Список заданий:
1. Перепишите из очерка о Канте весь отрывок от слов «Неслучайно поэтому, что» и вплоть до слов «философского учения Канта.».
2. На какие два периода, согласно очерку о Канте, в последующей литературе стали делить историю философии?

Фрагмент текста:
*****

Очерк 8. «Коперниканский переворот»

 

Иммануила Канта

 

С именем Канта (1724–1804) большинство историков связывают начало совершенно новой эпохи в развитии философской мысли. Очень точно по этому поводу сказал Вильгельм Виндельбанд: «Как бы ни различались между собой прежние учения, по сравнению с Кантом они носят печать некоторой однородности, от которой резко отклоняется все мышление Канта. ...Как ни расходятся все эти уче­ния, все они проникнуты однородностью основных понятий в том виде, в каком эти последние были сформулированы Платоном и Аристотелем»83. Сам философ часто сравнивал свой вклад с нова­торством Коперника, как известно, не просто предложившим новую научную систему, а в корне изменившим саму точку отсчета, саму систему координат, из которой исходили все предшествующие кон­цепции мироздания.

Неслучайно поэтому, что в последующей литературе достаточ­но быстро закрепилось деление истории философии на докантовский и послекантовский периоды. Более того, по общему признанию, вне влия­ния возвещенной этим мыслителем парадигмы невозможно пред­ставить себе практически ни одной из сфер интеллектуальной жизни человечества XIX–XX веков. Ведь именно к кантовской тео­рии познания апеллировали столкнувшиеся с квантомехани­чес­кими и релятивистскими парадоксами естествоиспытатели. Это с его эти­ческим учением устами своих бессмертных героев согла­ша­лись и спорили Достоевский и Булгаков, Сартр и Камю, Кафка и Маркес, и это именно в его философии черпал вдохновение и силы западный «этический» социализм. В этой небольшой главе нам и предстоит хотя бы в общих чертах разобраться в причинах, вызвав­ших столь неор­ди­нарную судьбу философского учения Канта.

*****

Собранные данные:

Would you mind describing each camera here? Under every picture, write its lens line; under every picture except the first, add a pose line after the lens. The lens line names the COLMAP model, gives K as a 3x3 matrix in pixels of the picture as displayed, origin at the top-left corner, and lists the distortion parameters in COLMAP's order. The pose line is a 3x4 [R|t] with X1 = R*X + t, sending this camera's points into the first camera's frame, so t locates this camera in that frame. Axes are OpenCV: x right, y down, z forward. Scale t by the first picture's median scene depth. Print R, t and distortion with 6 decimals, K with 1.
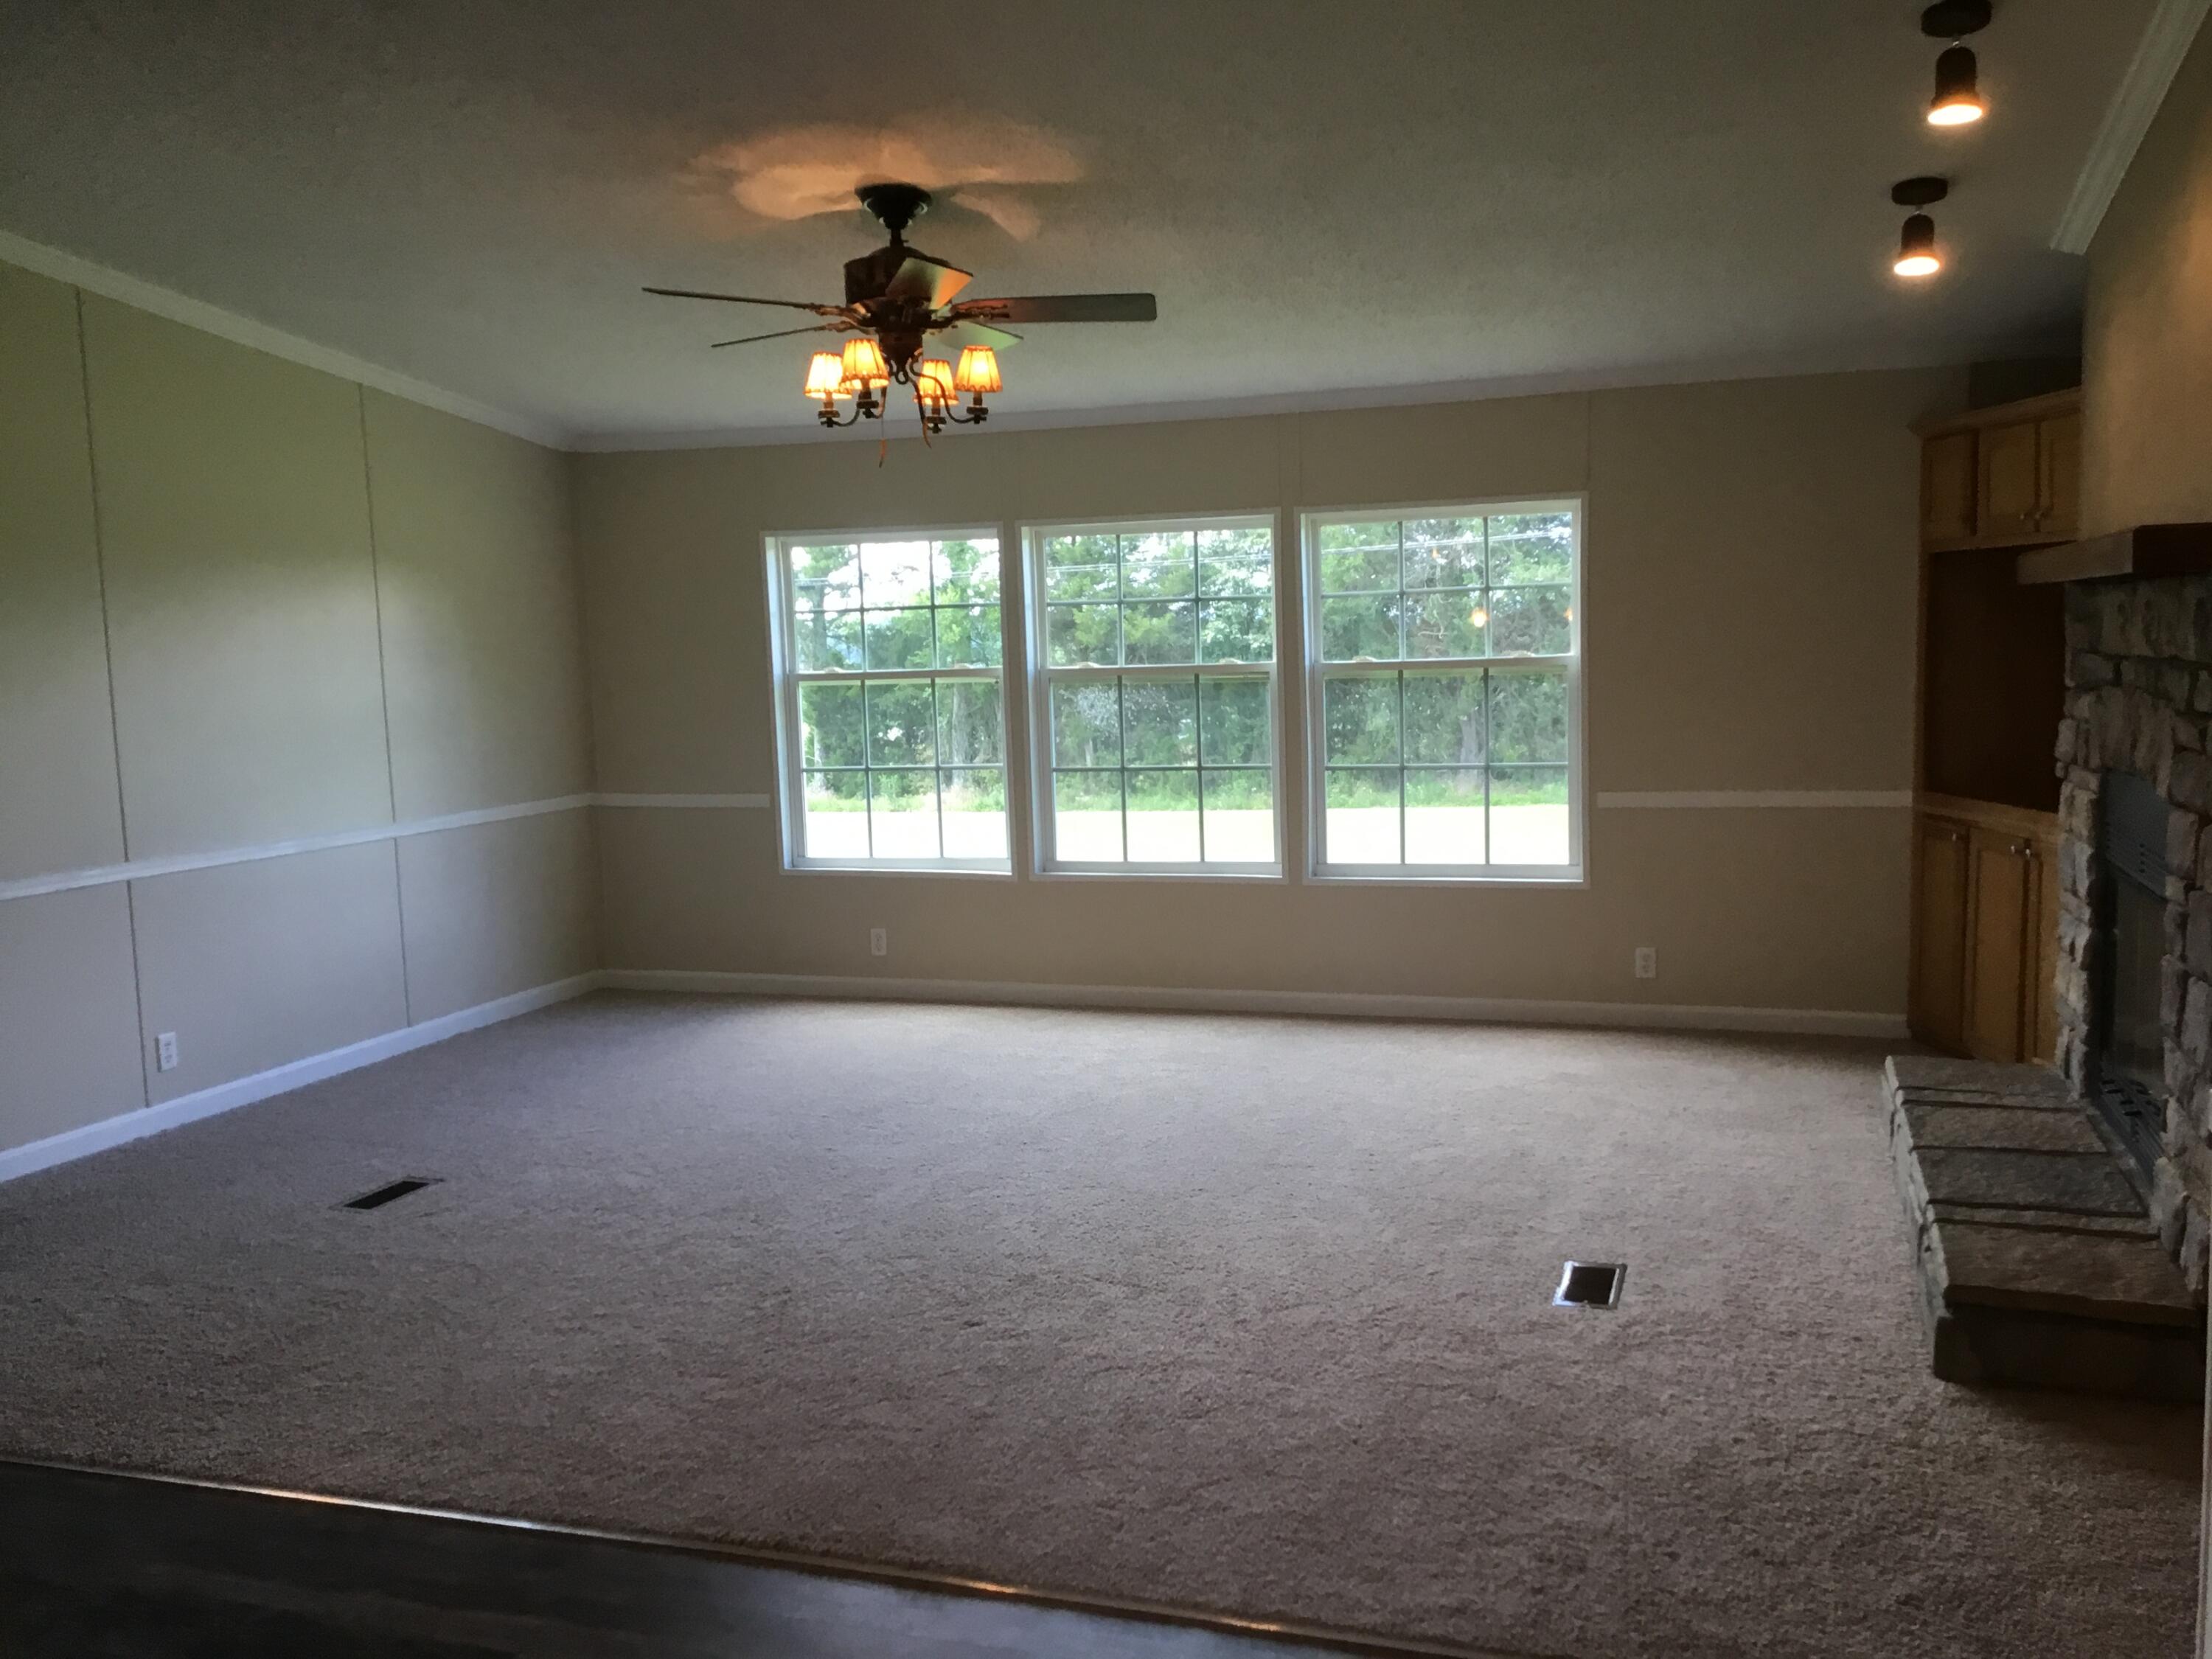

*****

Ожидаемые результаты:
1.
Неслучайно поэтому, что в последующей литературе достаточ­но быстро закрепилось деление истории философии на докантовский и послекантовский периоды. Более того, по общему признанию, вне влия­ния возвещенной этим мыслителем парадигмы невозможно пред­ставить себе практически ни одной из сфер интеллектуальной жизни человечества XIX–XX веков. Ведь именно к кантовской тео­рии познания апеллировали столкнувшиеся с квантомехани­чес­кими и релятивистскими парадоксами естествоиспытатели. Это с его эти­ческим учением устами своих бессмертных героев согла­ша­лись и спорили Достоевский и Булгаков, Сартр и Камю, Кафка и Маркес, и это именно в его философии черпал вдохновение и силы западный «этический» социализм. В этой небольшой главе нам и предстоит хотя бы в общих чертах разобраться в причинах, вызвав­ших столь неор­ди­нарную судьбу философского учения Канта.

2. На докантовский и послекантовский периоды.